May 30, 2012

Retro Women's Weekly Butterfly Birthday Cake

Each year for our birthdays we were allowed to choose which cake we would like from the Women's Weekly Birthday Cake book, which has just recently been reprinted. Most Aussie kids had cakes made from this popular birthday cake bible, and our mums would tirelessly work to produce these sweet creations. The butterfly cake was my favourite choice, so much so, my mum even made it for my 20th birthday. I had to post it here for old-times-sake.

Women's Weekly Butterfly Cake from the Women's Weekly Birthday Cake Book 
  • 1 packet butter cake mix
  • 1 quantity Vienna Cream*
  • apricot food colouring
  • Licorice
  • Hundreds and Thousands
  • Orange and red jellybeans
  • Smarties

Where to start:
  1. Make cake according to directions on packet. Pour into greased deep 25cm (10in) round cake tin. 
  2. Bake in moderate oven 30-35 minutes or until cooked when tested. 
  3. Turn on to wire rack to cool.
  4. Cut and assemble cake to form butterfly. Follow picture below.
  5. Tint Vienna Cream with yellow food colouring. 
  6. Cover top and sides of cake with frosting. 
  7. Licorice strips represent feelers and patterns on wings. 
  8. Decorate with assorted sweets as shown.
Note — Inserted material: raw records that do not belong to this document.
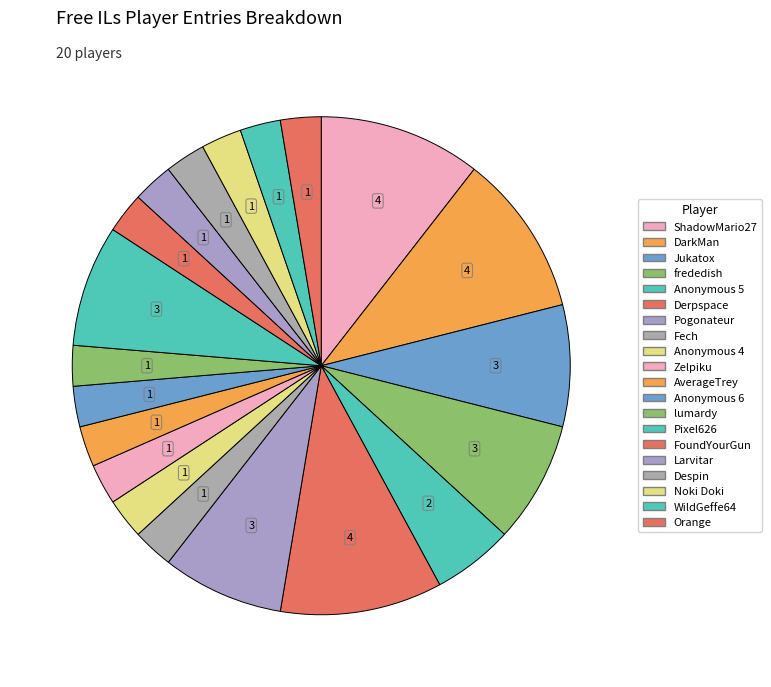

Which category has the biggest portion of the pie?

ShadowMario27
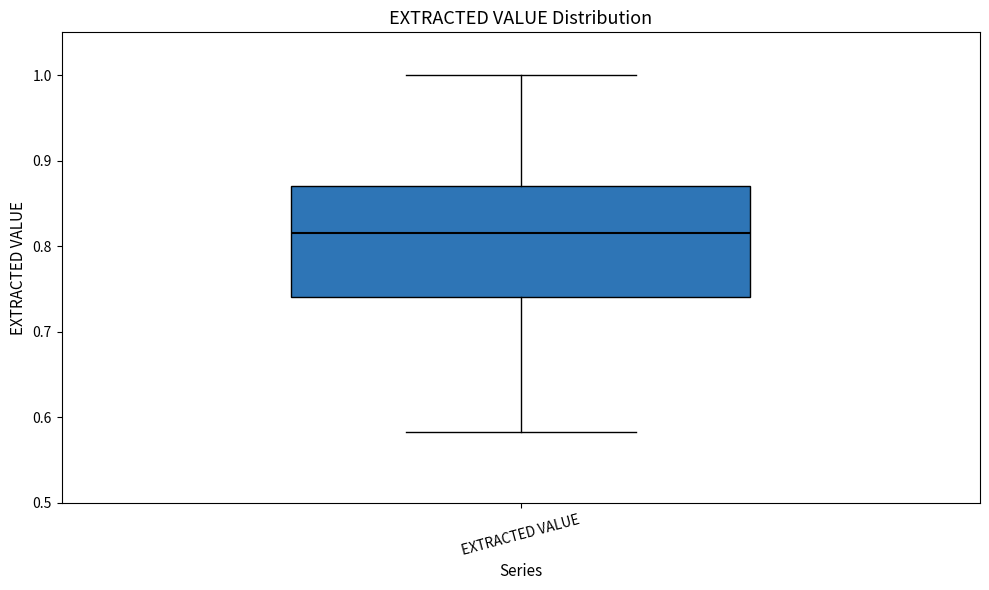

Where is the upper edge of the box for EXTRACTED VALUE on the y-axis? The values are not printed on the chart, so give them approximately, as read against the axis.

0.87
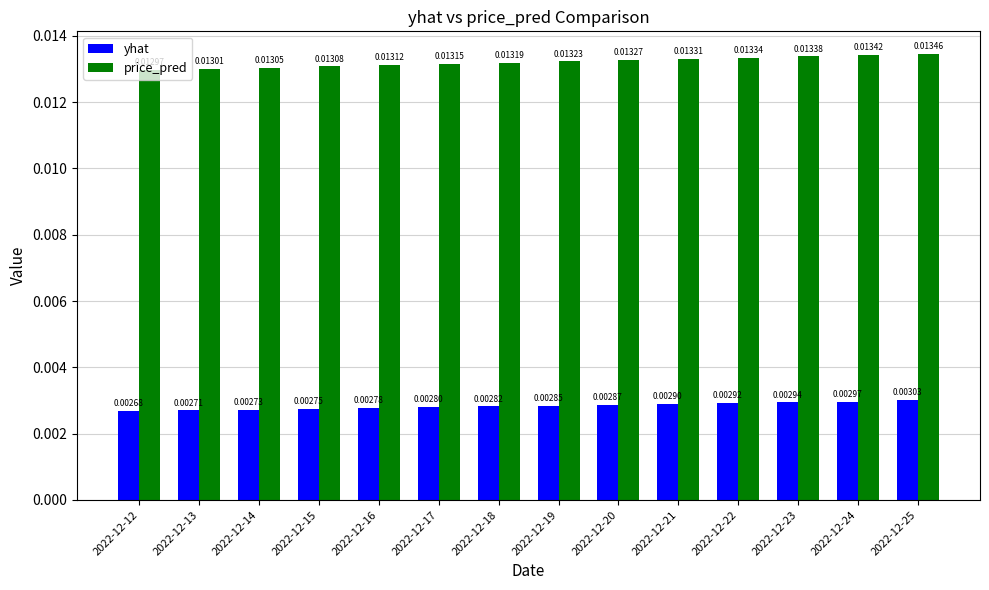

Which series has the largest total across all categories?

price_pred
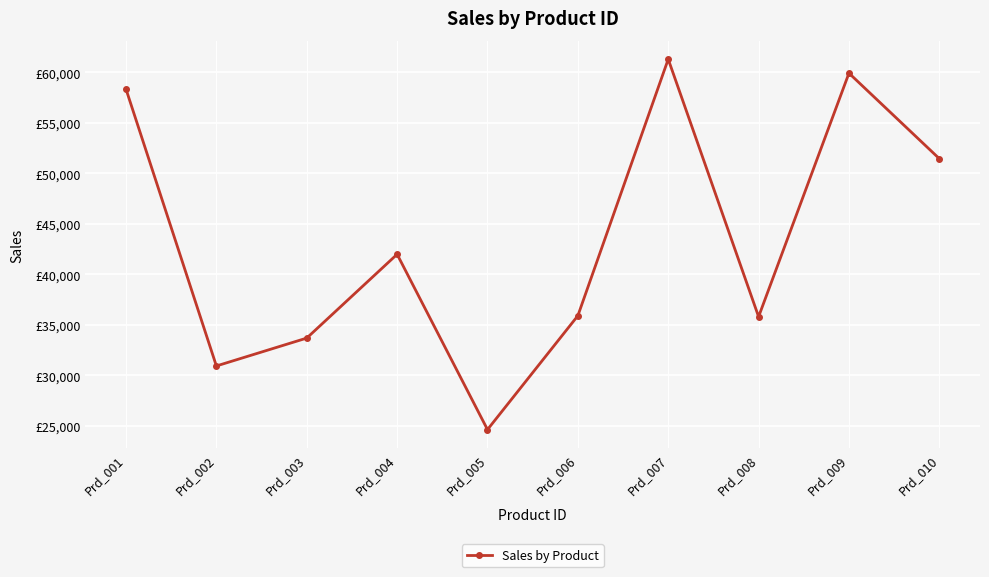

How many categories are shown in the chart?

10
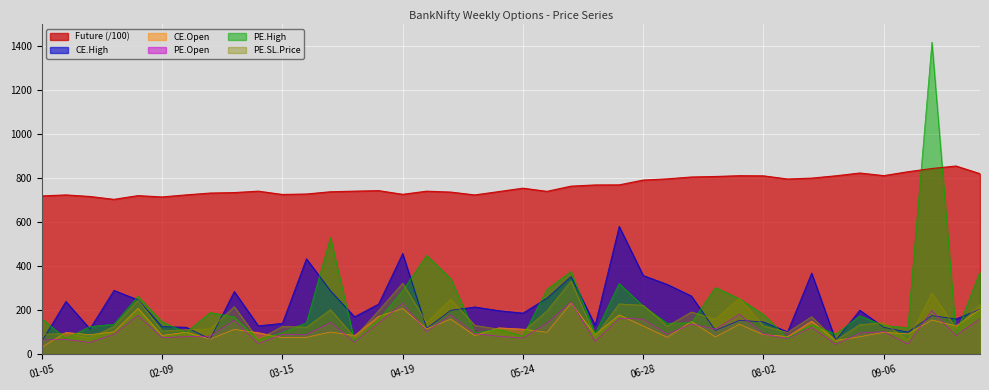

What are all the series names shown in the legend?

Future (/100), CE.High, CE.Open, PE.Open, PE.High, PE.SL.Price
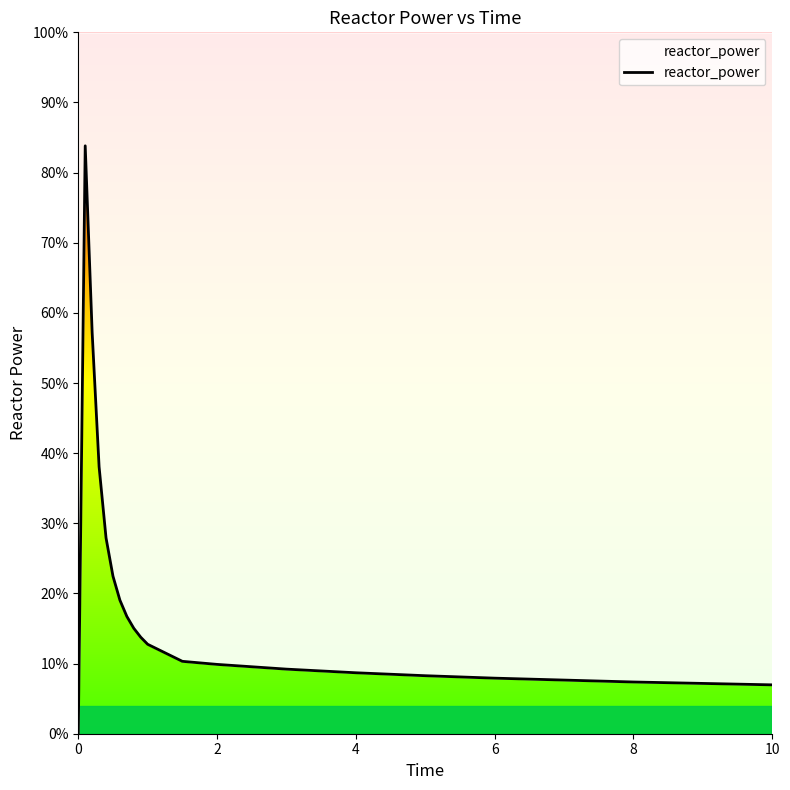

How many positive values are there?

18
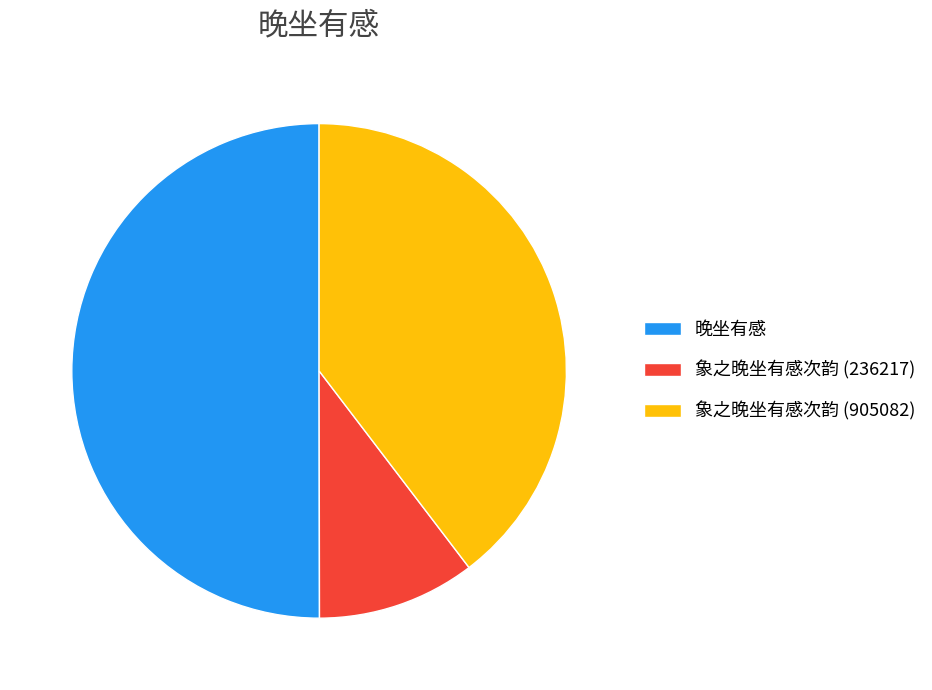

How many slices are in this pie chart?

3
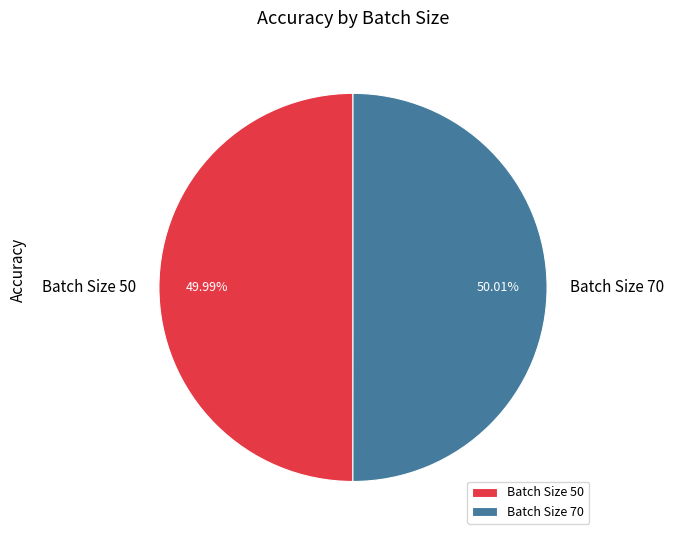

To the nearest percent, what is the combined percentage of Batch Size 70 and Batch Size 50?

100%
* How to make Vienna Cream
125g butter
1 1/2 cups icing sugar
2 tablespoons milk
  1. Have butter and milk at room temperature. 
  2. Place butter in small bowl of electric mixer, beat until butter is as white as possible. Gradually add about half the sifted icing sugar, beating constantly. 
  3. Add milk gradually then gradually beat in the remaining icing sugar, mixture should be smooth and easy to spread with a spatula.
Chocolate Vienna Cream
Make up the basic recipe as above and add 2 tablespoons sifted cocoa to the icing sugar.
Coloured Vienna Cream
A large variety of food coloring is available from supermarkets… Start to tint Vienna Cream by dipping a skewer into the bottle of colouring, shaking off the excess, then dipping the skewer into the icing, beating well with a wooden spoon.

Useful tips:

  • Pure icing sugar or icing sugar mixture can be used in Vienna Cream. Sift icing sugar through a fine sieve for best results.
  • Make Vienna Cream on the day it is to be used; keep covered during use as a crust will develop if it is left uncovered.
  • Do not refrigerate cream as this will cause the butter to harden and it may separate. For best results Vienna Cream should be applied to a cake on the day it is to be served. You can apply it the day before serving but, if you do, the cream will become slightly darker and crust in appearance.
  • When applying the Vienna Cream, make sure it coveres the cake around the base near the board to form a seal and help keep the cake fresh.
  • Use a small spatula when applying Vienna Cream as this will give a smooth surface to the cake. Cream will spread easily, but if you do want a particularly smooth surface, dip the spatula in hot water, dry quickly, and use heat to spread the cream.